As the fiscal cliff looms, it is becoming nauseating to listen to extremist political operatives and special interest lobbyists argue we should hurt working people, the sick and elderly to ensure the super-rich don’t pay their fair share of the tax burden.
Someone should tell the special interests who coddle millionaires at everyone else’s expense that they lost on election day and the middle class won.
They’re reading from pre-election talking points about how making the wealthy pay a little more will chill the confidence of CEOs to hire and invest and stymie job creation. No one’s buying this line, and we won’t agree to these strategies from those spending millions to hold on to their special favors in the tax code – even if they have to manufacture an “entitlement crisis” to justify cutting Social Security, Medicare and Medicaid.

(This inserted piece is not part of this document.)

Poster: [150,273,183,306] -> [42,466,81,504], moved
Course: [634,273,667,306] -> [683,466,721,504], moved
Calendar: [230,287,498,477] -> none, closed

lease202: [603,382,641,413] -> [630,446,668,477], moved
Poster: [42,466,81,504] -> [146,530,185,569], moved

I’m sure they’d even cut vital federal transportation investments to avoid a fairer tax code.
To help amplify our message we have joined Americans for Tax Fairness, a coalition determined to make sure the middle class is protected in any sort of “grand bargain” reached by the President and Congress to avoid the fiscal cliff. We urge others to join.
Those opposed to tax fairness and policies that boost the middle class are on the wrong side of the facts and are defying the voters who said yes to tax fairness and job creation and no to cuts in Social Security and public health programs. The fact is that we can’t, as 350 leading economists wrote, deflate our way to prosperity, a misguided notion that would slash millions of new jobs in the transportation and building trades sectors.
Oddly enough, one billionaire spoke clearly against these special interest scare tactics this week when he said raising taxes on the wealthiest Americans will not have a chilling effect on the economy. Yes, the world’s third wealthiest man, Warren Buffett, said raising taxes on the rich will not dampen the economy. In fact, he believes it will actually “raise the morale of the middle class.”
As I said on America’s Work Force Radio, the middle class won on Election Day. Those who would sink the middle class to hold on to an unfair tax code and advance a reckless austerity agenda lost. And the president’s plan to ‘nation build’ here at home by making transportation and infrastructure investments a key part of his economic recovery plan won. Remember, for every billion dollars we pour into transportation ‘nation building’ investments at least 30,000 Americans go to work.
As AFL-CIO President Rich Trumka wrote Monday in a letter to members of Congress, “The only reason why Congress might pass such wildly unpopular proposals is that Republicans are holding the economy hostage…Their ransom demands are tax cuts for the wealthy and benefit cuts for working people. It is time someone stood up to the hostage takers.”
I agree with Rich Trumka: it is time to coddle the middle class for a change.